Like last year, the Wildcats will run onto the floor at Allstate Arena to “The Stonecutter’s Credo.” Like last year, “Pound the Rock” will characterize this team’s mentality. The Rock split in two last year. What comes next for these Wildcats?

The first thing that comes is the hype. The preseason top-20 ranking, the “We’re a basketball school now,” the No. 5 seed in Joe Lunardi’s Bracketology.

Next come the expectations. A return to the NCAA tournament seems to be a must-have for Northwestern fans, as is a top-half finish in the Big Ten.

Ask head coach Chris Collins what comes next, and he will tell you that it’s the Loyola Greyhounds.

“It's time to turn the page,” Collins said at media availability earlier this week. “Everybody starts fresh this Friday. What happened last year was great, it was fun, we enjoyed it, we loved it, but it's over now. And you have to prove your merit with a new season.”

For everything that the 2016-17 season meant to Northwestern, you won’t catch this team talking about last winter unprompted. It was a crucial stepping stone, but an NCAA tournament berth was never the end goal. And for all the discussion of last season, this is a new team, with new expectations for itself.

“I think this year we have a lot to prove,” said Vic Law. “We were right there in the race for the Big Ten [last year] and we let it slip away at the end. We had some inconsistent games down the stretch and we only made it to the second round of the NCAA Tournament so I think there is a lot more room for us to grow. We haven’t really accomplished anything yet. We are a program that has made one tournament, so I think we can still build.”

It all begins with consistency in non-conference play. A wonky schedule tests Northwestern right away, as the Wildcats open with five games in the season’s first ten days.
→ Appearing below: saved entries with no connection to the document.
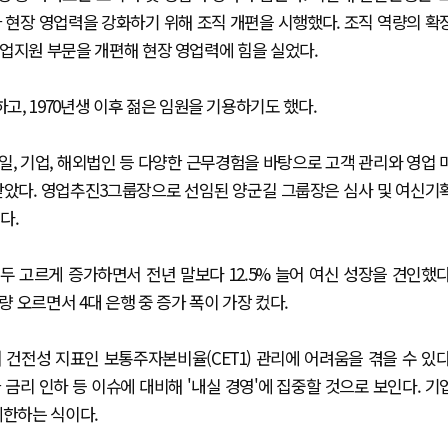
 현장 영업력을 강화하기 위해 조직 개편을 시행했다. 조직 역량의 확
 영업지원 부문을 개편해 현장 영업력에 힘을 실었다.
, 1970년생 이후 젊은 임원을 기용하기도 했다.
, 기업, 해외법인 등 다양한 근무경험을 바탕으로 고객 관리와 영업 
받았다. 영업추진3그룹장으로 선임된 양군길 그룹장은 심사 및 여신기
다.
 고르게 증가하면서 전년 말보다 12.5% 늘어 여신 성장을 견인했다
량 오르면서 4대 은행 중 증가 폭이 가장 컸다.
건전성 지표인 보통주자본비율(CET1) 관리에 어려움을 겪을 수 있다
금리 인하 등 이슈에 대비해 '내실 경영'에 집중할 것으로 보인다. 기
제한하는 식이다.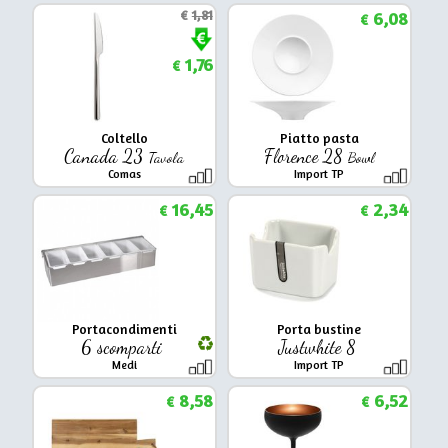
€
1,81
6,08
€
1,76
€
Coltello
Piatto pasta
Canada 23
Florence 28
Tavola
Bowl
Comas
Import TP
16,45
2,34
€
€
Portacondimenti
Porta bustine
6 scomparti
Justwhite 8
Medi
Import TP
8,58
6,52
€
€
A home date with Creighton and a potential matchup with Texas Tech (KenPom ranking: 33rd) loom large, but Collins knows Northwestern will have to bring it every night.

“If you want to be talked about later in the year, you can't stub your toe in November, December,” Collins said.

The new faces — Anthony Gaines, Rapolas Ivanauskas, Aaron Falzon — will be tested right away as the staff tries to hammer out a rotation ahead of conference play, which is less than a month away thanks to a new Big Ten schedule. Competition to fill the roles left by Sanjay Lumpkin and Nate Taphorn brings an intensity to non-conference play.

Ultimately, the veterans will determine how far this team can go. Can Dererk Pardon develop into one of the best big men in the conference? Will Scottie Lindsey continue to step up his offensive repertoire? Can Vic Law defend at an All-Big Ten level while ironing out inconsistencies on the offensive end?

And what can Bryant McIntosh do to cement his legacy as the greatest player in school history? He embodies the program’s transition as well as anyone, struggling through the trying 2014-15 season and breaking out on a national stage as the Wildcats shone late last year. McIntosh has learned from the lows of the Collins era, and now he has the chance to lead Northwestern to new heights, and sustained relevance. He’s still hungry.

“I think if you don't have high expectations for yourself before the media and everybody else, you're not really doing anything,” McIntosh said. “You're not preparing for the season in the right way, and you're not going about things the right way.”

There is a new rock to break down this season. For Collins, the real objectives — “Duke of the Midwest,” staying power, a championship — are still out there.

“Now we have to realize, we gotta start it all over again,” Collins said. “We have our scrapbooks, we have our pictures, we can break them out as we get older and talk about 2017 and what it meant, but right now, it's about a new season [with] new goals and new aspirations and I think we are all excited to get started.”